The news that American schoolchildren have once again triumphed in the Scripps National Spelling Bee has sent the usual tremors through Britain’s chattering classes. Education chiefs, ever defensive, insist that our standards remain high, that we are merely playing a different game. But let us be honest with ourselves. The victor, a lad from Texas, spelled ‘apodyterium’ as if it were his mother tongue. Meanwhile, our own children struggle with ‘necessary’ and ‘accommodation’. Why? Because we have elevated emotional literacy above linguistic rigour, and called it progress.
Consider the historical arc. In the Victorian Era, spelling was a mark of civilisation, a tool for ordering the world. To misspell was to show moral laxity. Today, we have spellcheck, autocorrect, and a curriculum that prizes ‘self-expression’ over precision. The American spelling bee is a relic of that older world, a gladiatorial contest of memory and discipline. We, in our decadence, have abolished such contests, calling them ‘elitist’ or ‘stressful’. Instead, we encourage children to write poems about their feelings, and call it English.

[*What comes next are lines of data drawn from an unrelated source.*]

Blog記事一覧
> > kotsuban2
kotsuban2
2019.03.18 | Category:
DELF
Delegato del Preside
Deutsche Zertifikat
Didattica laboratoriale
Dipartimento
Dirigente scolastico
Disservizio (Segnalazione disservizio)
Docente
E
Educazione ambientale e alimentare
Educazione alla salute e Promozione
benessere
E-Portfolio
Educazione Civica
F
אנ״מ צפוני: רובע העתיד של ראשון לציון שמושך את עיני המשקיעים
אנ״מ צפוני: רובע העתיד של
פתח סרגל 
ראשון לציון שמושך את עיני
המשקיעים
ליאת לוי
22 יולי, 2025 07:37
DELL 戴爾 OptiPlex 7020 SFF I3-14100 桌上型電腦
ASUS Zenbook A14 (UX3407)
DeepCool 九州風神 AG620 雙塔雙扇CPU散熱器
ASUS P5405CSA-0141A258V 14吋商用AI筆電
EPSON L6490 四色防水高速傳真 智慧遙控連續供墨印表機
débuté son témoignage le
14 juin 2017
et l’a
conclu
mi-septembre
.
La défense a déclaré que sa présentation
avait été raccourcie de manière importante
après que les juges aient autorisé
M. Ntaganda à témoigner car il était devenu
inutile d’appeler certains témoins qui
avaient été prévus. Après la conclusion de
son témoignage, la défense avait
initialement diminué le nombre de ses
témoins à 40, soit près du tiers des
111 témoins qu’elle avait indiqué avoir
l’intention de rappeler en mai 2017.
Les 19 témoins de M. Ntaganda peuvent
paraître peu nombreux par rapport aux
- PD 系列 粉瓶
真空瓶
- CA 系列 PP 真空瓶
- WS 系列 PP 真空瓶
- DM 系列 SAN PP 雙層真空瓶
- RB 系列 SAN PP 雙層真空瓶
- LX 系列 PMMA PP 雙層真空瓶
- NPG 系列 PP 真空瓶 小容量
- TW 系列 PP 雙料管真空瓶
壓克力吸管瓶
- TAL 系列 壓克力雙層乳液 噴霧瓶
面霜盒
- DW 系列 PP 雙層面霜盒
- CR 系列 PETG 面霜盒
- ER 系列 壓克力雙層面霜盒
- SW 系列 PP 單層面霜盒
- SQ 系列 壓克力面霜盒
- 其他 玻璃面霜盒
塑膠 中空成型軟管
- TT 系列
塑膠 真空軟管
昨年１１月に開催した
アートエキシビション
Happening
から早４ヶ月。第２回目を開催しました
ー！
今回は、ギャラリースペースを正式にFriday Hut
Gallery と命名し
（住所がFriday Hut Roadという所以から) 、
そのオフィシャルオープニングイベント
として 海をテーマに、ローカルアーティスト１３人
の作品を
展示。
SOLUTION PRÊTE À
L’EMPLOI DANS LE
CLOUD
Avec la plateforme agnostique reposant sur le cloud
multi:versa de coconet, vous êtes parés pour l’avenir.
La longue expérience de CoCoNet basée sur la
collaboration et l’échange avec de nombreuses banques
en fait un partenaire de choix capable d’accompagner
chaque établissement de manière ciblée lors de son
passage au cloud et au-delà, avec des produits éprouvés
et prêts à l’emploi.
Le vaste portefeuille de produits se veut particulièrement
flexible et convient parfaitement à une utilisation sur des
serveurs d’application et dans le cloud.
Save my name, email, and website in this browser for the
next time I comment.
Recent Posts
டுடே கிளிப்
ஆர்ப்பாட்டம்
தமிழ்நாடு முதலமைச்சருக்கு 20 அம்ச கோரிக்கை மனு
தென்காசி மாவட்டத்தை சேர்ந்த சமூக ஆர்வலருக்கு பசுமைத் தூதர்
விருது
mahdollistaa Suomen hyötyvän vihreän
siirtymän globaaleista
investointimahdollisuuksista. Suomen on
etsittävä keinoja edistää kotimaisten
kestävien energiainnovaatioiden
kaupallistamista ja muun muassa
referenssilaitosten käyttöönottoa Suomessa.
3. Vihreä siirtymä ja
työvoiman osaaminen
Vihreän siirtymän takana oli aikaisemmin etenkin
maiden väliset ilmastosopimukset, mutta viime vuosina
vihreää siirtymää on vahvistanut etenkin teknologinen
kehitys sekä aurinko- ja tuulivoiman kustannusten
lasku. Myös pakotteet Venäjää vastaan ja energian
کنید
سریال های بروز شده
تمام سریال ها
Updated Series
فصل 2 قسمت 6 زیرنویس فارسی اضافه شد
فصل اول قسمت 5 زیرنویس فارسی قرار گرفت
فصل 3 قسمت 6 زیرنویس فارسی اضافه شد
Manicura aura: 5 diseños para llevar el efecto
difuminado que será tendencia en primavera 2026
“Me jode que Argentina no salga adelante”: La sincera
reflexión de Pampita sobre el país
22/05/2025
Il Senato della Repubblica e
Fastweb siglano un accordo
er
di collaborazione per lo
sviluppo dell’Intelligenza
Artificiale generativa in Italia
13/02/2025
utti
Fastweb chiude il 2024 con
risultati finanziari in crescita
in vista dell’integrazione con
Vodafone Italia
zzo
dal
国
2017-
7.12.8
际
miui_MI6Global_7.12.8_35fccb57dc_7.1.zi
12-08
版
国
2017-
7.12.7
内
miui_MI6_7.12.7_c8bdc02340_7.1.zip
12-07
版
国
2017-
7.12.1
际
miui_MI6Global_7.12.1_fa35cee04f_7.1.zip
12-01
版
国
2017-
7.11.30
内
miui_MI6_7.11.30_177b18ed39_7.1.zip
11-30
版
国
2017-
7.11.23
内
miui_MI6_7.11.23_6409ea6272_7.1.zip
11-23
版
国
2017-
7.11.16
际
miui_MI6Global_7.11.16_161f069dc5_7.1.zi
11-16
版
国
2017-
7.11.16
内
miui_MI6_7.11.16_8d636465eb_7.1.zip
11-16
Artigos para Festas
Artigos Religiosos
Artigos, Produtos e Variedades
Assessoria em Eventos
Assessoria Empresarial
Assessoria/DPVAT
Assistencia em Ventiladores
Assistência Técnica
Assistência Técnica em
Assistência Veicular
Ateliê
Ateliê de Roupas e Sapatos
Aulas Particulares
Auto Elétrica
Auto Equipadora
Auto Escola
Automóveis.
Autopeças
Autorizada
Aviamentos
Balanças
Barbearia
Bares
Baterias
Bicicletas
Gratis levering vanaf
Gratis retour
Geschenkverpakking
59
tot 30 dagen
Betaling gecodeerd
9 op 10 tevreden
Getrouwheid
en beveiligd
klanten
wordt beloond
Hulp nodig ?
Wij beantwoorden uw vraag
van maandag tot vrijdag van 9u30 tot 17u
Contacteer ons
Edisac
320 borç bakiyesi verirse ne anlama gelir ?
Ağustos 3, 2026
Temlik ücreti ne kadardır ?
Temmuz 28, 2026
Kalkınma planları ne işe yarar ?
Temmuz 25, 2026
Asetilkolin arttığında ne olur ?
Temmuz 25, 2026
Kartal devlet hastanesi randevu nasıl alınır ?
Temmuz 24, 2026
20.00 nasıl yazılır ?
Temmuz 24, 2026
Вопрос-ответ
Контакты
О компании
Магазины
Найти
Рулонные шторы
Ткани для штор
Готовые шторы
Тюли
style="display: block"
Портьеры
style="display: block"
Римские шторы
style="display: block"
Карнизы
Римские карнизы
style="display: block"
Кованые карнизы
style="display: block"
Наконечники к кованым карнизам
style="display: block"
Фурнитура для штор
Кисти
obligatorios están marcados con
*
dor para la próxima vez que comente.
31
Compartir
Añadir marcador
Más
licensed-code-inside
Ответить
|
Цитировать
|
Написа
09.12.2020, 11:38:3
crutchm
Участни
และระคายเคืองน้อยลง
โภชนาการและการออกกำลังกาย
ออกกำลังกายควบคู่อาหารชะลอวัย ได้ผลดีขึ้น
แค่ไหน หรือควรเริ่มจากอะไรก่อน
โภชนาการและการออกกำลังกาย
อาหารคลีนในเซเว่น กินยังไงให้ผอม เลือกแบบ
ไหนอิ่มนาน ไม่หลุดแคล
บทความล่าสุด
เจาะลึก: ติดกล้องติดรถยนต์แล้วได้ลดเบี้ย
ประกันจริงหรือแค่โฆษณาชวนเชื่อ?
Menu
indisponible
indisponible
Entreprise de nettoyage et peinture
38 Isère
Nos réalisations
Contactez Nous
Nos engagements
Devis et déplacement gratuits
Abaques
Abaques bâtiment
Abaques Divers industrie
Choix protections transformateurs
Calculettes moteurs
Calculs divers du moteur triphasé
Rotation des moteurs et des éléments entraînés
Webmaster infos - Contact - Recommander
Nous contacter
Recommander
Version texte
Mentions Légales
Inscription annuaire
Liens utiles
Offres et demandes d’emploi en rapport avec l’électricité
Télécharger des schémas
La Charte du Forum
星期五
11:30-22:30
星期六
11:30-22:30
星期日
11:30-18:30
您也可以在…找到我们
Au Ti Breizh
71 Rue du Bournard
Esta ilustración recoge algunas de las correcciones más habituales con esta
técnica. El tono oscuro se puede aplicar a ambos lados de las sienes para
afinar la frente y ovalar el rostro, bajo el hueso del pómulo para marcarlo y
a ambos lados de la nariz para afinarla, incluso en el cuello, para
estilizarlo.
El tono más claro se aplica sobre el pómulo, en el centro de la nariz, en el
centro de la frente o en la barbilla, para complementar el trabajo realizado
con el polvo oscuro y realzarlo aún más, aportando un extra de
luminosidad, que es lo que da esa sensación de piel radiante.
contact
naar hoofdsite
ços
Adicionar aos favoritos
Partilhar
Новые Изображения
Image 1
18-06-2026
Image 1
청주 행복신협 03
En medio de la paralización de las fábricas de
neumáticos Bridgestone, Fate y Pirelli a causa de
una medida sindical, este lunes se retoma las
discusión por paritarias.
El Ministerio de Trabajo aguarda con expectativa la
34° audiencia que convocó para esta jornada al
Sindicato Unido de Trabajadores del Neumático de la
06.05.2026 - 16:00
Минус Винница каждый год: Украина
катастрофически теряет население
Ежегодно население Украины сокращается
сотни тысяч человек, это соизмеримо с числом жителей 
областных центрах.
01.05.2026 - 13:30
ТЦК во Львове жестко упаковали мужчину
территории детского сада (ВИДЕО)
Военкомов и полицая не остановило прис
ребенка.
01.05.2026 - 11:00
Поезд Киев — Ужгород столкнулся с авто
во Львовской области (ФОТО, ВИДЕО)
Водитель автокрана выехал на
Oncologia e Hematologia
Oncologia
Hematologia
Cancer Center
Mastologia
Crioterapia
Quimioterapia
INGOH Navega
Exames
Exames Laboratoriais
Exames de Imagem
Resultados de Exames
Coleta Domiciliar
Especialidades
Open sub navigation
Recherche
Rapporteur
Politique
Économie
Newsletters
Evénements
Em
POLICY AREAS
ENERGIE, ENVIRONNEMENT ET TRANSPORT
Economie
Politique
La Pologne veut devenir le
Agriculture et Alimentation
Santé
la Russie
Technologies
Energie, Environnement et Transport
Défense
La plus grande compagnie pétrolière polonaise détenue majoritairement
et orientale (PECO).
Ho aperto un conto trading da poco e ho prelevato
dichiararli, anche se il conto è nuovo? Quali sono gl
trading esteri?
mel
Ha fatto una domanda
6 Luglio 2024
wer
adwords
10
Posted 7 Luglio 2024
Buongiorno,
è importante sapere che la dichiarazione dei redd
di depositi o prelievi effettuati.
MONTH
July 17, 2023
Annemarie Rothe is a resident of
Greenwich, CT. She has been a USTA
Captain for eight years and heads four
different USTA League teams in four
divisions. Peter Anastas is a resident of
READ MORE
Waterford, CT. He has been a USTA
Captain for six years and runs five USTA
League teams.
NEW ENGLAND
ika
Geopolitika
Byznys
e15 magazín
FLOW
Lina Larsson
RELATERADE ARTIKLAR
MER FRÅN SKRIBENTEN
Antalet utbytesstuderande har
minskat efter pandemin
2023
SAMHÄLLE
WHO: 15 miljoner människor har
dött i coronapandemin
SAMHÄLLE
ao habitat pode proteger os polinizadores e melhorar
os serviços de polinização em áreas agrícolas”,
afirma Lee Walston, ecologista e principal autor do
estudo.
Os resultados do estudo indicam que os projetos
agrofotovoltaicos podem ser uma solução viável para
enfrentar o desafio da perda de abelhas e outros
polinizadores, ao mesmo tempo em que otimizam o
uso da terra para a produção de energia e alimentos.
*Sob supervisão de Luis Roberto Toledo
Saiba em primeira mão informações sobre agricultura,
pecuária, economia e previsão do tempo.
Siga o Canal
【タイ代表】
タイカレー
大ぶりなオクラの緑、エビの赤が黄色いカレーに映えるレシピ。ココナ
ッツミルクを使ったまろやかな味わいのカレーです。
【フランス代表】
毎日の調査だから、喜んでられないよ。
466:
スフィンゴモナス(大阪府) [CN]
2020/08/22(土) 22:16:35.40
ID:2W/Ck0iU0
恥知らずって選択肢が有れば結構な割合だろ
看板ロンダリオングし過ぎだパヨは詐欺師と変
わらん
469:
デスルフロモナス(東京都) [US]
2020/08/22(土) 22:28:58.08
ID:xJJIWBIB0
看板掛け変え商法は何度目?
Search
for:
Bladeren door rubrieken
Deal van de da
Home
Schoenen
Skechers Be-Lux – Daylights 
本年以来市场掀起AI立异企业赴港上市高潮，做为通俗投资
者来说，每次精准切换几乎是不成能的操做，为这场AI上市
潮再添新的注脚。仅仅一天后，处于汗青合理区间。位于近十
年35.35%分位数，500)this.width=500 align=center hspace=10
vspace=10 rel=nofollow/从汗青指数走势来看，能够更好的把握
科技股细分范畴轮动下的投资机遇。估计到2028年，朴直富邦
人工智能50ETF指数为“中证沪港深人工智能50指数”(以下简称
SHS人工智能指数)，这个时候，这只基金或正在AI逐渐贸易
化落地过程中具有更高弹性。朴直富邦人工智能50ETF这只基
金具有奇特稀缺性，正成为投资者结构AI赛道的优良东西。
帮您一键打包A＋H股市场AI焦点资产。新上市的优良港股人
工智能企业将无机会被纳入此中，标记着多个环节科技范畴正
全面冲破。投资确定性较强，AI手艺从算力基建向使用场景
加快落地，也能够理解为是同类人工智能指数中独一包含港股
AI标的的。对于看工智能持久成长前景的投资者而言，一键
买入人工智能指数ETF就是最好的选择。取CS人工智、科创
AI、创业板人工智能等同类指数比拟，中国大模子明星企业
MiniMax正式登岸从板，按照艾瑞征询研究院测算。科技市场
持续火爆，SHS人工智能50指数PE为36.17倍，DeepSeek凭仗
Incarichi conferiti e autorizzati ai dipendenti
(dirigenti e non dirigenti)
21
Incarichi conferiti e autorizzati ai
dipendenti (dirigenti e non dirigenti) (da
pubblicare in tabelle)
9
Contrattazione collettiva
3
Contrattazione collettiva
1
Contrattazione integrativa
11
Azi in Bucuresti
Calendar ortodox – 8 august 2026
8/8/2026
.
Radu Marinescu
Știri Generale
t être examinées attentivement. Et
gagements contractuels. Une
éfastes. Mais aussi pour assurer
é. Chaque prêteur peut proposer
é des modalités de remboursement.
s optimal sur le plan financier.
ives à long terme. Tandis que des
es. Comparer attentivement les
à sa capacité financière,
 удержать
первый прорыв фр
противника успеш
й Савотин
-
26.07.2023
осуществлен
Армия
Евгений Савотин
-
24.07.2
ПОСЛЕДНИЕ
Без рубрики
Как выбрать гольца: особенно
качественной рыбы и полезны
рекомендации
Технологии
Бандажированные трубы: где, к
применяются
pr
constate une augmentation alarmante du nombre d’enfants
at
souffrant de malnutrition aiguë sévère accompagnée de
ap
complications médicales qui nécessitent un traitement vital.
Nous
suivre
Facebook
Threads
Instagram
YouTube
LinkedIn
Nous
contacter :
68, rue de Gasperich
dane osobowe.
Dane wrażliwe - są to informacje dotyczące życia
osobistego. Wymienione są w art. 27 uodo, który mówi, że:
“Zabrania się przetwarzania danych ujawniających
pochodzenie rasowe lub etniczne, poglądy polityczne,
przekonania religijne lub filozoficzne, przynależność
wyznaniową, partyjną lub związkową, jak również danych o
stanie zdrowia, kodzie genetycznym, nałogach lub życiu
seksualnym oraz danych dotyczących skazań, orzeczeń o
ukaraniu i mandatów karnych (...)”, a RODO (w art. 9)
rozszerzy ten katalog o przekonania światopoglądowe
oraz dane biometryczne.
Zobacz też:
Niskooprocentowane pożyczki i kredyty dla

But the deeper rot is intellectual. The American children succeed because their culture still values a certain kind of mental athleticism. Ours values therapy. We have become Rome in its decline: sophisticated, sensitive, and utterly unable to defend its borders against barbarians who can spell ‘apodyterium’. The empire of the English language is shifting west, and we are the ones left trying to recall what that word meant.
‘Apodyterium’, by the way, is a changing room in a Roman bathhouse. The irony is delicious. We cannot spell the word for a room where Romans prepared for the bath, while Americans can. It is as if the ghosts of the ancients are laughing at our pretensions. Our education chiefs talk of ‘context’ and ‘creativity’, but the truth is simpler: we have abandoned the basics, and the basics have abandoned us.
What is to be done? Return to rote learning? Revive the spelling bee as a national sport? Perhaps. But recall that the fall of Rome was not reversed by a single policy. It was a slow decay, a loss of confidence in traditional forms. And so it is with us. We no longer believe that a word has a correct spelling. We think language is fluid, a tool of identity rather than a tool of communication. And so we lose, not just bees, but the ability to think clearly.
The Americans, for all their faults, understand that mastery of language is mastery of thought. They do not confuse kindness with sloppiness. They do not call ignorance ‘inclusion’. Until we recover that old Roman discipline, we will continue to lose. And worse: we will not even know what we have lost.